[Opening DOCUMENT SECTION section]

Living Waters for the World (LWW) is NOT about water. It's about people. The 2020 Partners’ Conference for water system operators and health educators in the Yucatan peninsula of Mexico made that very clear to me.

Yes, it’s about clean water at payable prices for those at the margins. Yes, access to drinkable water for those with limited resources is a concern. Yes, water as a matter of social justice is a central issue. But it's the people on the margins who need the clean, affordable water - and the people who produce the clean water and make water justice happen when they install a system - this is what LWW is really all about.

For instance at the February conference there was Jose, in his 50s, and his namesake Jose, in his 20s, who came from a village near Izamal. The older Jose showed me his callused, bitten hands from beekeeping and cattle raising and corn growing. The older Jose was the water system operator while the younger Jose drove the delivery truck. Both seemed a bit uncomfortable with me at first around the dinner table, as I was with them, until we all three sensed that in spite of cultural and economic differences we are in this life together, sharing a common humanity in Christ. A water team from New York attended the conference in support of their LWW partners. The New Yorkers ached to install yet another system, but they realized that age and health have now made that difficult. But, said one of them with determination, we can still raise funds.

[Closing DOCUMENT SECTION section]

# WHAT TO DO
1. In the Living Waters for the World text, what job did the younger Jose have?
2. Please continue the Living Waters for the World text from its last sentence.

[Opening THE DATA section]

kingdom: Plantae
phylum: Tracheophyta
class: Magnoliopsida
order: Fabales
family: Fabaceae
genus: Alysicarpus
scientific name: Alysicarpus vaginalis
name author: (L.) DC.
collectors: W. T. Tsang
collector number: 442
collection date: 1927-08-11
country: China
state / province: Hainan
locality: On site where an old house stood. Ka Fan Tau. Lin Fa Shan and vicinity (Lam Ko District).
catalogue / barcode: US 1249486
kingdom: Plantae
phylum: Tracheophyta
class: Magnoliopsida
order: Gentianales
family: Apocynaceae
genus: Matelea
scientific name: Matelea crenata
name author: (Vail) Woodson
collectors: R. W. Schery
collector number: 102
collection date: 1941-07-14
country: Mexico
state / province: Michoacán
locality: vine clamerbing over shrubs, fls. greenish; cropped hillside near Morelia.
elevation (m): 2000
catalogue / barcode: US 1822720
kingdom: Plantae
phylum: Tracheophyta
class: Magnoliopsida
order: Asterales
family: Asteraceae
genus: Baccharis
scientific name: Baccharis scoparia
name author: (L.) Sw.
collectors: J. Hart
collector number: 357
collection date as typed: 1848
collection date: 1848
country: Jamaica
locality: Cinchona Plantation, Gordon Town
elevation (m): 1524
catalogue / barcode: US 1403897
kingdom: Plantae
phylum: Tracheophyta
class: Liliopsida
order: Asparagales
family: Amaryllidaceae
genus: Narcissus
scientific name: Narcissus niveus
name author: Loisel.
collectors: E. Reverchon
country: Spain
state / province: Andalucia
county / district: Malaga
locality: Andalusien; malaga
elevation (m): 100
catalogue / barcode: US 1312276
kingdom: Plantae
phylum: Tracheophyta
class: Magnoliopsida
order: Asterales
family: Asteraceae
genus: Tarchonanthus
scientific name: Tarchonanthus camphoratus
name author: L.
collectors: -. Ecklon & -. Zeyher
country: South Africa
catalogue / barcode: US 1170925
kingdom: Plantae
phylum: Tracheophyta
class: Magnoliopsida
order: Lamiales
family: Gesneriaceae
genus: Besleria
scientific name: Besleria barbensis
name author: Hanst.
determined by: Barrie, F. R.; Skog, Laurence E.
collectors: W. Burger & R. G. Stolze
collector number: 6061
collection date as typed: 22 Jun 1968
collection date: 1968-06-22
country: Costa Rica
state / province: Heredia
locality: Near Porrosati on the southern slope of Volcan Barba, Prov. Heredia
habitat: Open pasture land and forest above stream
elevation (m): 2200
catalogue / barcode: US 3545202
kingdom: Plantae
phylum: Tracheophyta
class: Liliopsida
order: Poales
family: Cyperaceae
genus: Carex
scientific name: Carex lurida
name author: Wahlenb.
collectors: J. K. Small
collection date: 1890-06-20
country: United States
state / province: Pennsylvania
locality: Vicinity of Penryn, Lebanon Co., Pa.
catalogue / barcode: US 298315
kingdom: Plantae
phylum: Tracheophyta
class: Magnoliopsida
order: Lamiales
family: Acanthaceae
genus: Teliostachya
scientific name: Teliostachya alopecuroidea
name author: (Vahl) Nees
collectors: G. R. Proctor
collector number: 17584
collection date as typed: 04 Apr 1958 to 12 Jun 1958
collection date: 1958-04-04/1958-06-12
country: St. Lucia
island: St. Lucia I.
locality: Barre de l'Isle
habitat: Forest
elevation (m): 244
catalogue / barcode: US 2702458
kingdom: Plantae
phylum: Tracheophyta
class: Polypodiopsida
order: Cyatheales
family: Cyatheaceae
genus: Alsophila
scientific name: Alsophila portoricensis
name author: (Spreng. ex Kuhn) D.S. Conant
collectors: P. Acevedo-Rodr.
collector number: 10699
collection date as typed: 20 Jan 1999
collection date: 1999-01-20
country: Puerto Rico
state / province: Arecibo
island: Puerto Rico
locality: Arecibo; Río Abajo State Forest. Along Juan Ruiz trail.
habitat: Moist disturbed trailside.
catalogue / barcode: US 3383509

[Closing THE DATA section]

# ANSWER SET
1. He drove the delivery truck.

2.
A pastor I remember meeting years ago was also there. He didn't know much about LWW and was there to find out more. What he did know was that his people needed clean, affordable water. And he also knew that his own family desperately

needed the One who is Living Water itself. My hope and prayer for him is that these two needs somehow meet in LWW.

Wilfrido was there from Campeche. His great grandfather was a henequen slave, whose son, Wilfrido’s grandfather, succeeded in escaping that slavery. His grandfather told stories to his family about the serfdom which existed in the Yucatan and which was controlled by wealthy landowners - stories of the brutal enslavement of the Maya. My grandfather was a Pennsylvania coal miner, certainly not a slave or serf, but nonetheless a man who did brutal work to the advantage of the coal barons. So, for Wilfrido and I there was a common thread: Jesus Christ means escape from slavery as he transforms both souls and societies. The Living Water of Jesus Christ is poured out onto people like Wilfrido, the water team from New York, my pastor friend, and you and me as well. This Living Water flows into people who are thirsty in body and soul, people who find themselves working and living and praying and serving with others far different from themselves, with whom they often have nothing more in common than Jesus.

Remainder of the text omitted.